== Фрагмент страницы ==
Роман перенес несколько редакций, окончательный вариант увидел свет в 1829 году. Его и принято считать каноническим. «Годы странствий…» значительно отличаются от предыдущих произведений Гете в этом жанре. В нем нет ни типичного романного сюжета, ни четкой композиции. Главный герой Вильгельм Майстер, по сути, главный лишь номинально. Повествование лишено единства, распадается на отдельные, не связанные друг с другом эпизоды, пестрит вставными новеллами, не имеющими отношения к судьбе героя. Порой просто трудно вспомнить, что же с ним происходило в тот момент, когда мы с ним расстались в предыдущий раз.
В силу этого роман сразу же по выходе в свет был воспринят многими литературоведами как старческий, отразивший ослабление творческих потенций писателя. Типично в этом отношении мнение немецкого литературоведа начала XX века А. Бельшовского, которое затем неоднократно повторялось и варьировалось, что «излюбленное поэтом спаивание и сковывание совсем разнородных тел и обломков возбуждает чувство досады, и это чувство еще усиливается вследствие невероятной небрежности редакции…». Обоснованность такого мнения на первый взгляд как будто подтверждается рассказом друга и постоянного собеседника Гете И-П. Эккермана о том, что Гете ошибся в расчете печатного объема романа из-за размашистого почерка переписчика, в силу чего писатель был вынужден с помощью Эккермана вставить в текст романа весьма органично вписавшиеся в «Годы странствий…» «Размышления в духе странников», «Из архива Макарии» и два стихотворения, которые он закончил к тому времени. Такова история канонической редакции романа. Стоит упомянуть и о том, что после смерти Гете Эккерман, выполняя прижизненное пожелание самого автора, переиздал «Годы странствий…» в сокращенном виде, без вышеуказанных вставок. Эта редакция сохраняет свою художественную ценность так же, как первый вариант «Геца фон Берлихингена», первый вариант «Страданий юного Вертера», «Театральное призвание Вильгельма Майстера» и т.д. В каждом случае нам открывается художественная многогранность Гете, его желание сделать раз созданное еще более совершенным.
Художественная форма романа была понята уже в нашем веке. Стало ясно, что отказ от традиционных приемов повествования, и в первую очередь – от четко выстроенной фабулы был намеренным. Это видно также из следующего высказывания Гете: «Эта книжечка – то же самое, что и сама жизнь; в комплексе целого находишь и необходимое, и случайное, и преднамеренно возникшее; одно удалось, другое – нет; и это придает ему своего рода бесконечность, которую нельзя понятными и разумными словами ни вполне выразить, ни до конца исчерпать…» (Рохлицу,23 ноября 1829 года.)
Итак, получается, что «Годы странствий…» – роман совершенно нового типа, герой которого не отдельное лицо, а вся жизнь, в ее многообразии, в ее течении и изменчивости, в переплетении прошлого, настоящего и будущего. Своим произведением Гете в некоторой степени предвосхитил так называемый «экспериментальный роман» XX века с его стремлением проникнуть в самые глубины человеческой мысли и вместе с тем охватить жизнь во всем ее объеме.

== Содержимое набора данных ==

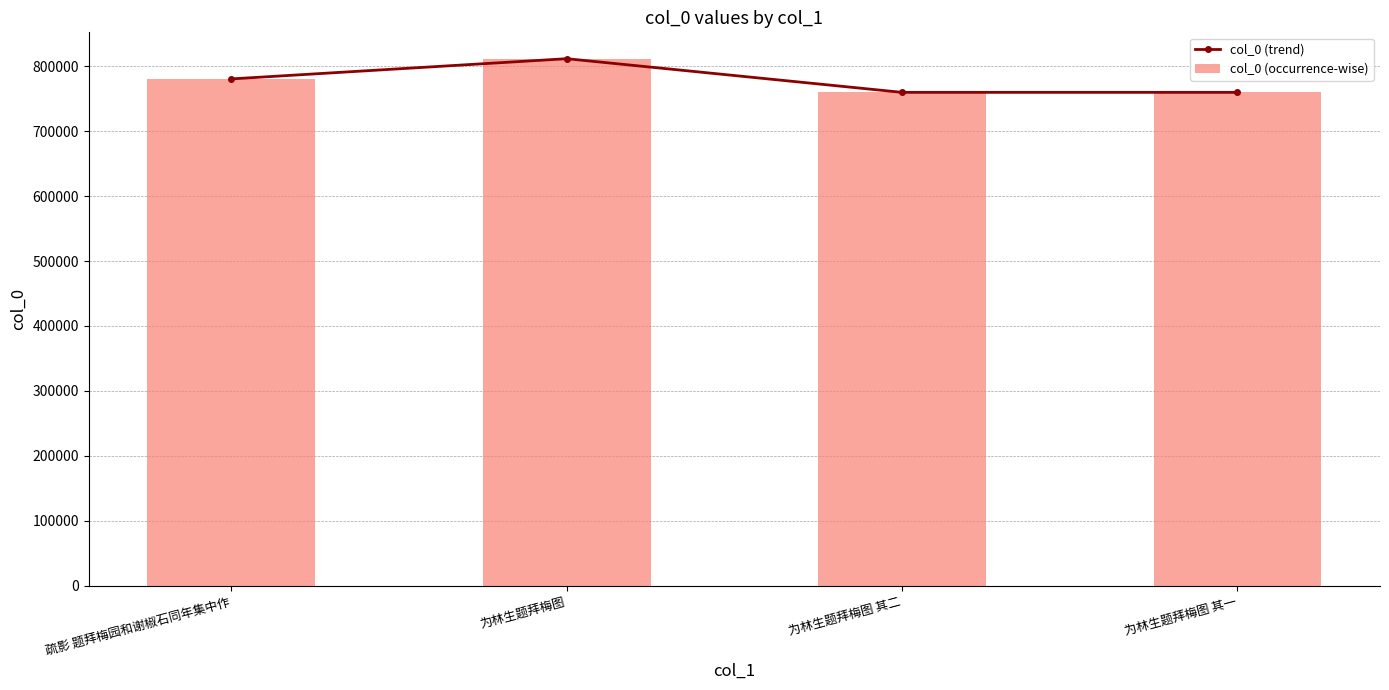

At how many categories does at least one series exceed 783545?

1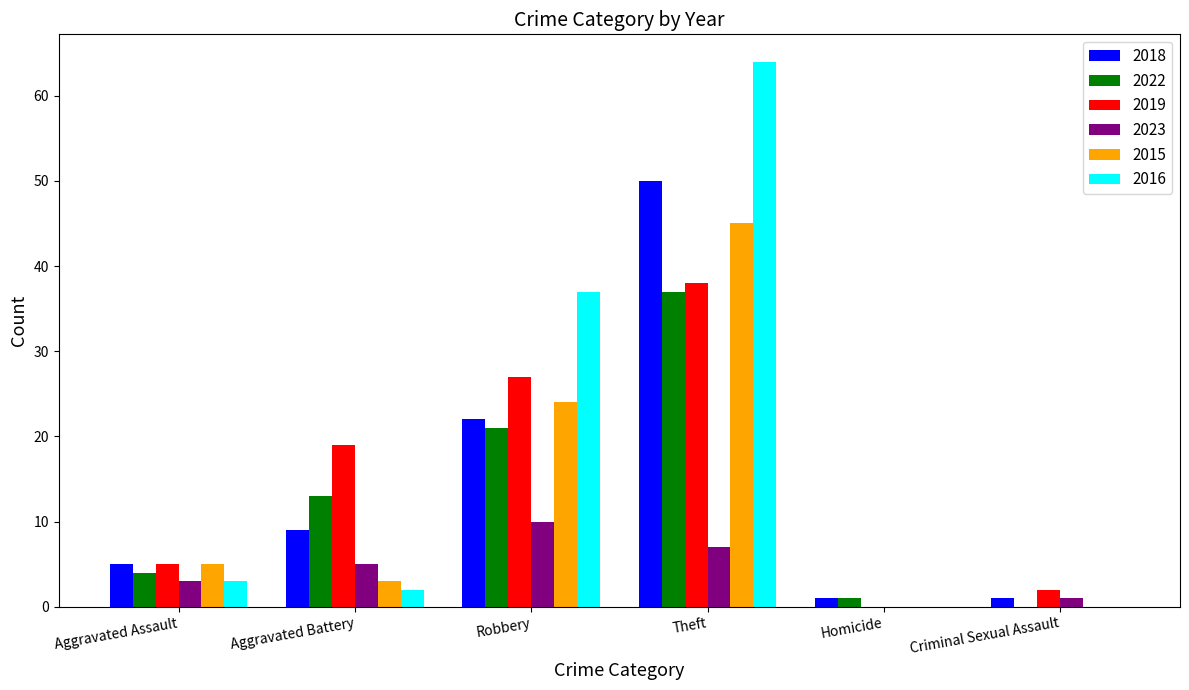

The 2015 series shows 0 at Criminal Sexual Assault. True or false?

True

== Задание 1 ==
Ответьте на вопросы по фрагменту о романе Гете:
(a) В каком году увидел свет окончательный вариант романа?
(b) Кто после смерти Гете переиздал «Годы странствий…» в сокращенном виде?
(c) Какой роман XX века Гете в некоторой степени предвосхитил своим произведением?
== Задание 2 ==
Повторите дословно отрывок из фрагмента о романе Гете, начиная со слов «Итак, получается, что» и заканчивая словами «всем ее объеме.».
== Задание 3 ==
Почему, согласно фрагменту о романе Гете, писатель был вынужден вставить в текст «Размышления в духе странников» и «Из архива Макарии»?

== Письменный ответ 1 ==
(a) В 1829 году.
(b) Эккерман.
(c) Так называемый «экспериментальный роман».

== Письменный ответ 2 ==
Итак, получается, что «Годы странствий…» – роман совершенно нового типа, герой которого не отдельное лицо, а вся жизнь, в ее многообразии, в ее течении и изменчивости, в переплетении прошлого, настоящего и будущего. Своим произведением Гете в некоторой степени предвосхитил так называемый «экспериментальный роман» XX века с его стремлением проникнуть в самые глубины человеческой мысли и вместе с тем охватить жизнь во всем ее объеме.

== Письменный ответ 3 ==
Гете ошибся в расчете печатного объема романа из-за размашистого почерка переписчика. Поэтому с помощью Эккермана он вставил в текст эти разделы и два стихотворения.